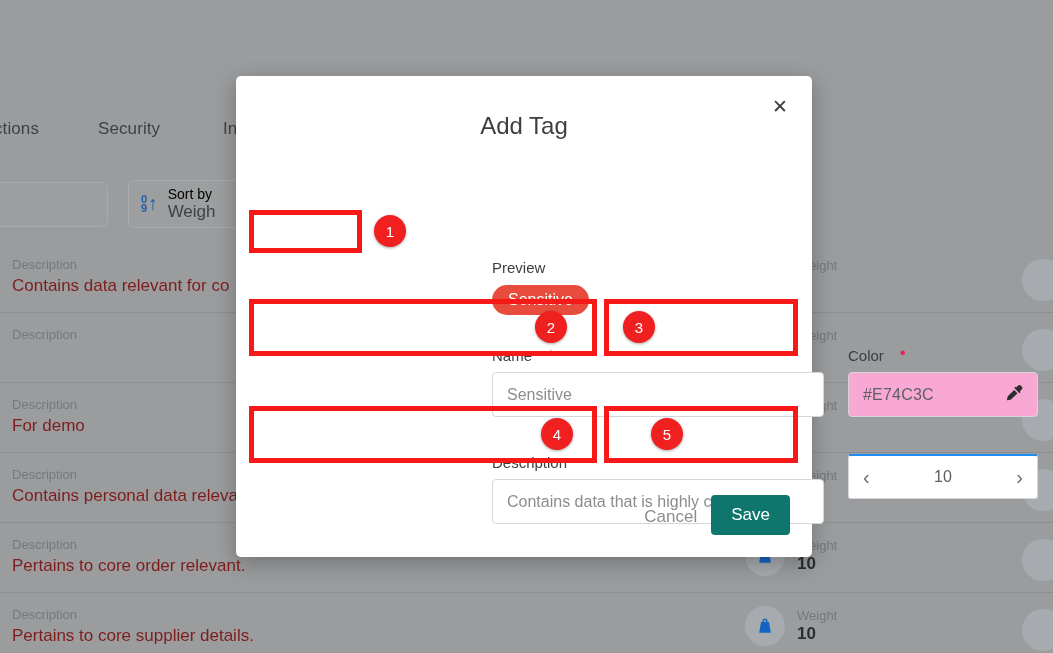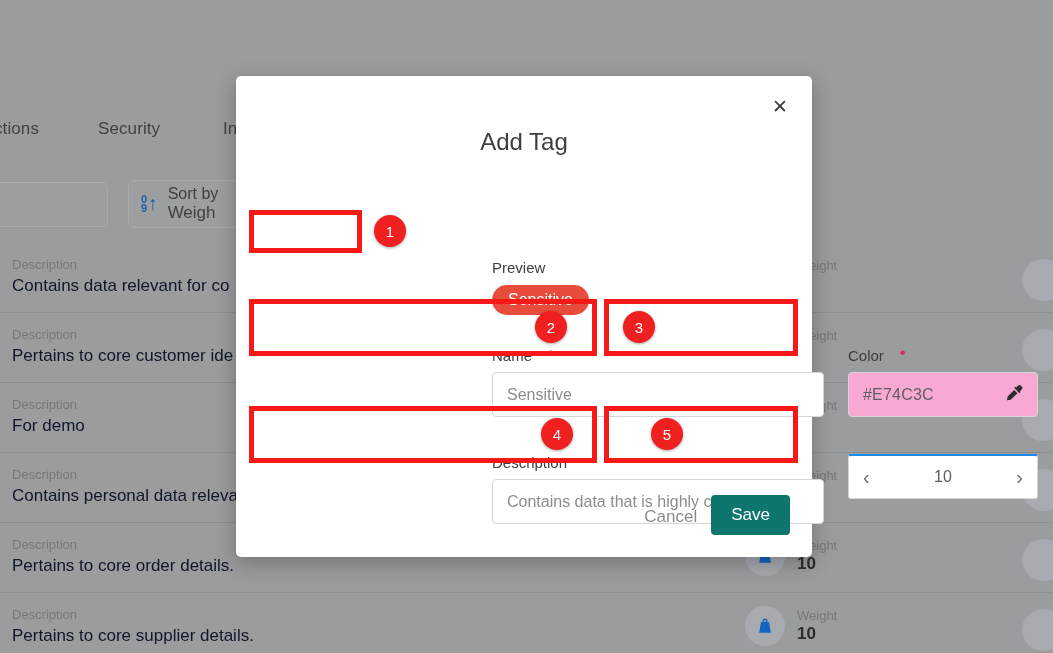--- a/index.html
+++ b/index.html
@@ -190,7 +190,7 @@
 
   .modal-title {
     position: absolute;
-    left: 0; top: 52px;
+    left: 0; top: 36px;
     width: 100%;
     text-align: center;
     font-size: 24px;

• • • •

[The problem] Without the pictures, give every line of the data again, exactly as written.

[Answer for the task]
--- a/index.html
+++ b/index.html
@@ -190,7 +190,7 @@
 
   .modal-title {
     position: absolute;
-    left: 0; top: 52px;
+    left: 0; top: 36px;
     width: 100%;
     text-align: center;
     font-size: 24px;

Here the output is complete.